Partiamo dai dati ufficiali: basandoci su essi, i casi confermati di Coronavirus in Cina sarebbero 82.933 e i morti 4.633. Numeri bassissimi per un Paese con 1,4 miliardi di abitanti e che per primo ha sofferto: realistici? In tanti pensano di no e ora potremmo essere vicini alla conferma del fatto che la Cina stia nascondendo qualcosa. Foreign Policy è venuta in possesso di un dataset della Università nazionale di tecnologia di difesa dell’esercito cinese, che offre alcuni spunti utili per capire come Pechino abbia raccolto i dati sui contagi tra la sua popolazione.



Di questo database esiste anche una versione pubblica ma molto meno dettagliata: mostra infatti soltanto la mappa dei casi, non i dati distinti. In questo database ci sono più di 640.000 aggiornamenti di informazioni, che coprono almeno 230 città: 640.000 righe che mostrano il numero di casi in una posizione specifica in un dato momento (quello in cui i dati vengono raccolti) con latitudine, longitudine e numero “confermato” di contagi in quella località, per date che oscillano da inizio febbraio a fine aprile.

CORONAVIRUS CINA: DATI INSABBIATI?

Per le zone del focolaio iniziale, cioè la provincia dello Hubei e la città di Wuhan, la tabella include anche i decessi e i “recovered” (guariti), pur con alcune ambiguità sul significato da dare a “numero confermato” e “recovered” (ad esempio in Italia comprende anche i dimessi). I dati esaminati da Foreign Policy includono la posizione degli ospedali, ma anche i nomi dei luoghi corrispondenti a complessi residenziali, hotel, supermercati, stazioni ferroviarie, ristoranti e scuole in tutto il paese. Insomma, puoi sapere anche chi si è ammalato nel tal ristorante il tal giorno, mancano solo i nomi dei contagiati.
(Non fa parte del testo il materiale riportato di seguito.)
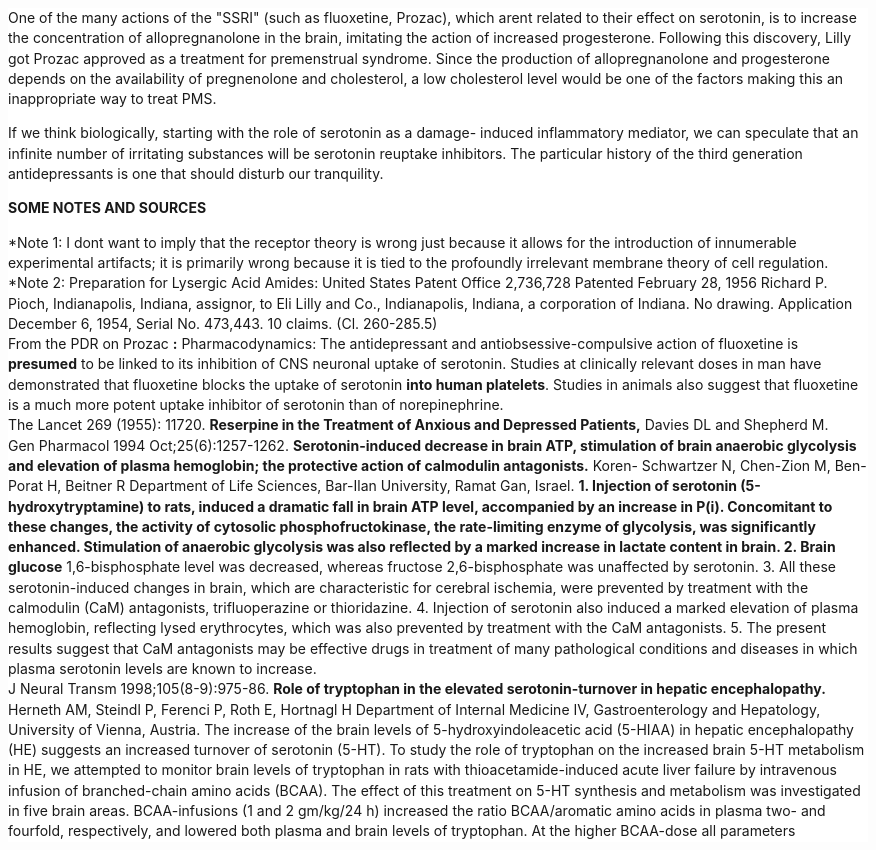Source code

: One of the many actions of the "SSRI" (such as fluoxetine, Prozac), which
arent related to their effect on serotonin, is to increase the concentration
of allopregnanolone in the brain, imitating the action of increased
progesterone. Following this discovery, Lilly got Prozac approved as a
treatment for premenstrual syndrome. Since the production of allopregnanolone
and progesterone depends on the availability of pregnenolone and cholesterol,
a low cholesterol level would be one of the factors making this an
inappropriate way to treat PMS.

If we think biologically, starting with the role of serotonin as a damage-
induced inflammatory mediator, we can speculate that an infinite number of
irritating substances will be serotonin reuptake inhibitors. The particular
history of the third generation antidepressants is one that should disturb
our tranquility.

**SOME NOTES AND SOURCES**

*Note 1: I dont want to imply that the receptor theory is wrong just because it allows for the introduction of innumerable experimental artifacts; it is primarily wrong because it is tied to the profoundly irrelevant membrane theory of cell regulation.  
*Note 2: Preparation for Lysergic Acid Amides: United States Patent Office 2,736,728 Patented February 28, 1956 Richard P. Pioch, Indianapolis, Indiana, assignor, to Eli Lilly and Co., Indianapolis, Indiana, a corporation of Indiana. No drawing. Application December 6, 1954, Serial No. 473,443. 10 claims. (Cl. 260-285.5)  
From the PDR on Prozac **:** Pharmacodynamics: The antidepressant and
antiobsessive-compulsive action of fluoxetine is **presumed** to be linked to
its inhibition of CNS neuronal uptake of serotonin. Studies at clinically
relevant doses in man have demonstrated that fluoxetine blocks the uptake of
serotonin **into human platelets**. Studies in animals also suggest that
fluoxetine is a much more potent uptake inhibitor of serotonin than of
norepinephrine.  
The Lancet 269 (1955): 11720. **Reserpine in the Treatment of Anxious and
Depressed Patients,** Davies DL and Shepherd M.  
Gen Pharmacol 1994 Oct;25(6):1257-1262. **Serotonin-induced decrease in brain
ATP, stimulation of brain anaerobic glycolysis and elevation of plasma
hemoglobin; the protective action of calmodulin antagonists.** Koren-
Schwartzer N, Chen-Zion M, Ben-Porat H, Beitner R Department of Life Sciences,
Bar-Ilan University, Ramat Gan, Israel. **1\. Injection of serotonin
(5-hydroxytryptamine) to rats, induced a dramatic fall in brain ATP level,
accompanied by an increase in P(i). Concomitant to these changes, the activity
of cytosolic phosphofructokinase, the rate-limiting enzyme of glycolysis, was
significantly enhanced. Stimulation of anaerobic glycolysis was also reflected
by a marked increase in lactate content in brain. 2. Brain glucose**
1,6-bisphosphate level was decreased, whereas fructose 2,6-bisphosphate was
unaffected by serotonin. 3. All these serotonin-induced changes in brain,
which are characteristic for cerebral ischemia, were prevented by treatment
with the calmodulin (CaM) antagonists, trifluoperazine or thioridazine. 4.
Injection of serotonin also induced a marked elevation of plasma hemoglobin,
reflecting lysed erythrocytes, which was also prevented by treatment with the
CaM antagonists. 5. The present results suggest that CaM antagonists may be
effective drugs in treatment of many pathological conditions and diseases in
which plasma serotonin levels are known to increase.  
J Neural Transm 1998;105(8-9):975-86. **Role of tryptophan in the elevated
serotonin-turnover in hepatic encephalopathy.** Herneth AM, Steindl P, Ferenci
P, Roth E, Hortnagl H Department of Internal Medicine IV, Gastroenterology and
Hepatology, University of Vienna, Austria. The increase of the brain levels of
5-hydroxyindoleacetic acid (5-HIAA) in hepatic encephalopathy (HE) suggests an
increased turnover of serotonin (5-HT). To study the role of tryptophan on the
increased brain 5-HT metabolism in HE, we attempted to monitor brain levels of
tryptophan in rats with thioacetamide-induced acute liver failure by
intravenous infusion of branched-chain amino acids (BCAA). The effect of this
treatment on 5-HT synthesis and metabolism was investigated in five brain
areas. BCAA-infusions (1 and 2 gm/kg/24 h) increased the ratio BCAA/aromatic
amino acids in plasma two- and fourfold, respectively, and lowered both plasma
and brain levels of tryptophan. At the higher BCAA-dose all parameters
Questi dati tuttavia non sono stati confermati o verificati in modo indipendente. Questo dataset è ufficiale? E gli stessi numeri ufficiali sono manipolati dal regime? Domande a cui non possiamo rispondere, ma Foreign Policy annota tutti i punti poco chiari: tra questi, come l’università abbia raccolto i dati.

Nella versione online (quindi pubblica) si legge che si tratta di un’aggregazione dei dati del ministero della salute cinese, dei media e di altre fonti pubbliche. L’università è “sotto la guida diretta della Commissione militare centrale”, l’organismo che sovrintende all’esercito cinese che nella mobilitazione contro il Coronavirus ha imposto il rispetto delle quarantene e aiutato a a trasportare forniture e curare i pazienti. C’è pure uno slogan che potremmo definire pubblicitario in Cina: “nella lotta contro l’epidemia, l’esercito popolare è in movimento”.

CORONAVIRUS CINA: IMMAGINE DI PROPAGANDA?

Foreign Policy dà notizia dell’esistenza di questo dataset e promette di analizzarlo più a fondo. Sui numeri cinesi vige il segreto classico dei regimi autoritari. Ad esempio, il tracker della John Hopkins University che con Worldometer raccoglie i dati mondiali della pandemia, per la Cina li prende da “DXY”, una piattaforma medica cinese che però fornisce informazioni solo a livello provinciale.

Da metà aprile i ricercatori di tutto il mondo hanno espresso scetticismo sui contagi cinesi, soprattutto dopo che è stato rivisto il numero di morti per Coronavirus a Wuhan da 2.579 a 3.869, con un aumento esattamente del 50% e che comunque sembra ancora davvero poco. “Perché Pechino limita l’accesso ai suoi dati sul coronavirus?”, si chiede Foreign Policy. Le tensioni con gli Usa stanno infatti aumentando: l’amministrazione di Donald Trump non crede a Pechino e i rapporti sono tesi.

Il regime probablimente teme che i ricercatori esterni “vengano a conoscenza del suo vasto piano di insabbiamento, distruggendo così la propaganda della nazione meglio equipaggiata per proteggere il suo popolo da una pandemia”. Anche la versione pubblica del dataset limita gli indirizzi IP americani. Per accedere al sito dell’università militare, uno degli autori di Foreign Policy ha dovuto fingere di navigare dall’Uruguay. Che l’immagine della Cina come modello di contrasto al Coronavirus sia tutta propaganda?